Впрочем, если попытаться отнестись серьезно к столь легкомысленной теме, то приходится сознаться, что надежды на известное возмужание русской литературы как будто не слишком основательны. В задержавшейся ее девственности есть, несомненно, отчетливые типологические черты, свойственные всей русской культурной традиции на изрядном отрезке ее развития. В этом отношении творчество Евгения Харитонова действительно занимает совершенно специальное, в сущности изолированное место в литературной ситуации. Изоляция эта не то, чтобы совсем уж безнадежная; памятливому читателю пристало в таких случаях назвать помимо привычно подворачивающихся М. Кузмина, К. Вагинова, А. Егунова и Л. Добычина кое-каких менее известных авторов -к примеру, А. Лугина и С. Заяицкого. Но при всем желании сколько-нибудь связной цепочки из этого не построишь; робкий пунктир - не более того.

Было бы естественным задаться вопросом, с чем именно связаны своего рода "вспышки" этого пунктира на фоне общекультурного процесса в целом, какие именно занятные повороты социокультурной жизни их провоцируют. Понятно, что здесь следовало бы говорить о тех опасных периодах, которые связаны с очередным крушением старых, милых и, в общем, довольно надежных гуманистических идей (удерживающих общество от сомнительных шагов и прочих глупостей), с крушением соответствующей более или менее жестокой ценностной иерархии, отстроенного на этой основе определенного типа государственности и других печальных для порядочного обывателя потерях. Харитонов вполне вписывается в эту зыбкую рамку, но все же требует особого комментария.

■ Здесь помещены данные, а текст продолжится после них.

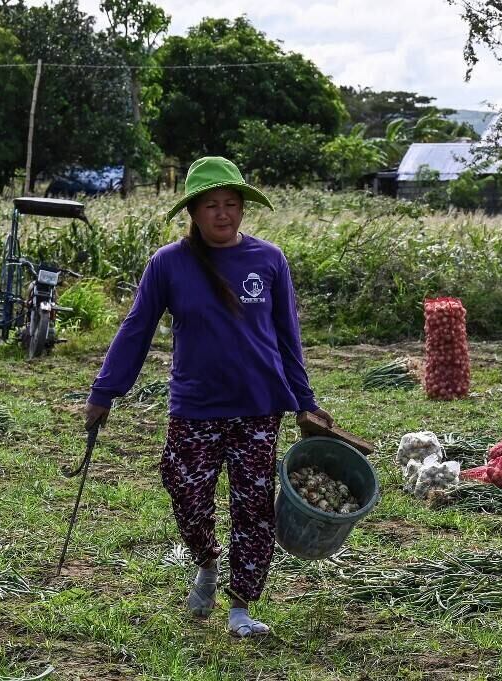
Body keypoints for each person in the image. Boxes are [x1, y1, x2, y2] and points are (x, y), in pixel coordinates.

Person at [83, 156, 333, 637]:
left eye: (232, 204)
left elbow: (287, 338)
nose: (223, 214)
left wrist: (304, 400)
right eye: (212, 205)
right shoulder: (169, 264)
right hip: (196, 405)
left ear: (243, 209)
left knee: (254, 506)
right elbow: (136, 329)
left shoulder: (269, 259)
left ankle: (241, 606)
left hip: (259, 406)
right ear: (193, 212)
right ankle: (207, 561)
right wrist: (105, 391)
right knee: (184, 488)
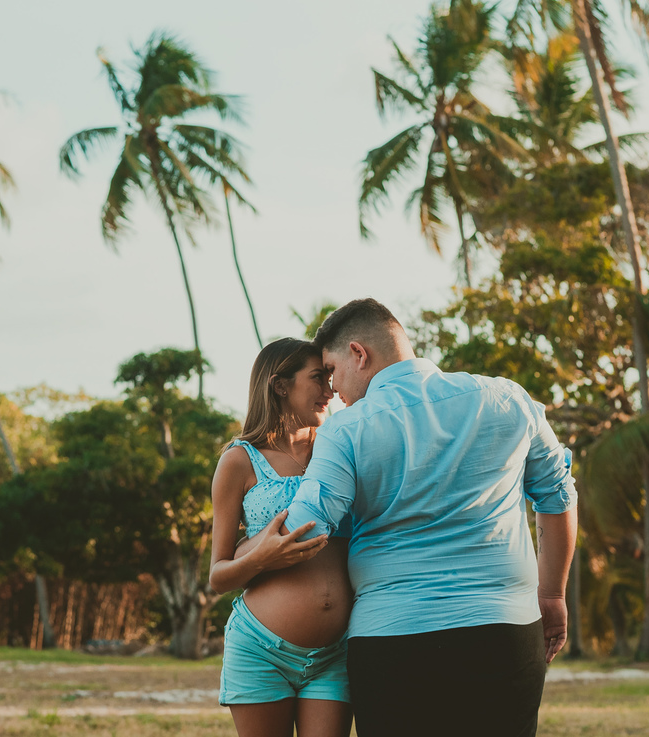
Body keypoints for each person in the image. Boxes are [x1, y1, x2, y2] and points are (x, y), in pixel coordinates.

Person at [283, 298, 578, 737]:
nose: (333, 389)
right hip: (504, 631)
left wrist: (238, 555)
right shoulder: (506, 398)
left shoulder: (345, 430)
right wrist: (551, 595)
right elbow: (557, 496)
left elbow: (305, 528)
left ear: (359, 354)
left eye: (331, 371)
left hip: (392, 640)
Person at [208, 337, 353, 737]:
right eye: (317, 379)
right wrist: (259, 559)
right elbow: (218, 576)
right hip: (260, 651)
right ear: (280, 386)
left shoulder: (340, 449)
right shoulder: (239, 461)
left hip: (335, 654)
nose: (330, 390)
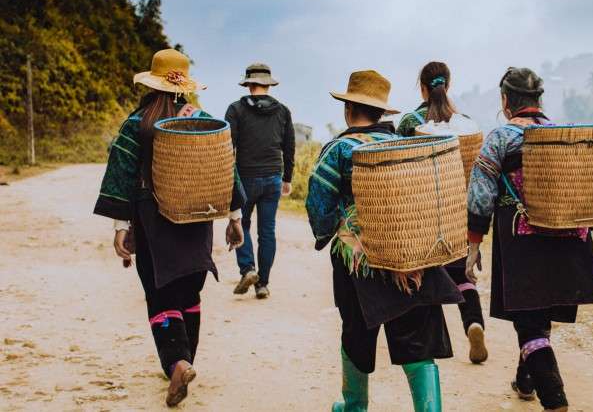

Ситуация, в которую он попал или которую он сам себе выбрал, в окончательной своей досказанности достигла действительно высокой, почти трагической ноты, поставив его перед непосильным выбором. В результате он оказался между целостностью и дробностью, между предельно большим и предельно малым. Он вырос в атмосфере знойной эстетики великой сталинской эпохи (и об этом уже достаточно сказал в своем эссе "Уединенное слово" Н. Климонтович), которая могла ассоциироваться у него не только с детством и женщинами, растившими его бабушкой и мамой (весьма прозрачные выводы для любителей психоаналитического омлета напрашиваются сами собой), но и с некоторым Высшим Законом, одушевлявшим единое райское пространство культуры великой империи. Он же, Харитонов, наблюдавший в юношеские и зрелые годы разрушение этого пространства, вынужден был создавать себе в стороне от этой целостности и этого закона свой остров, на котором ничего и никого, кроме пряного цветочного аромата и то ли кошки, то ли десятиклассника, то ли Алеши, то ли Сережи, то ли, наконец, самого Автора. Некая неполноценность, точнее - незаконность этого нового рая не могла не переживаться им как художником. ("Какой есть Закон и Порядок Родины, такой он и должен быть. Порядок для людей художественного взгляда всегда фатально прав. Мы привязаны к нему, он нужен нам; в нарушении его нерв наших художеств".) Вот на этой-то линии разрыва, между Алешей и Сережей, между большим и малым, между законом и отчетливым сознанием его необязательности и обнаружилась та уникальная, та искренняя, та лукавая и опасная, та неверно пульсирующая интонация, которая собственно и составляет "нерв" харитоновских "художеств". Эта именно интонация и вывела Харитонова за пределы общественного Порядка, навязанного нам культурной традицией. И эта именно интонация обеспечила ему все в той же традиции ту странную отчасти роль, которую он сам для себя так старательно разыгрывал, - роль добровольного арестанта.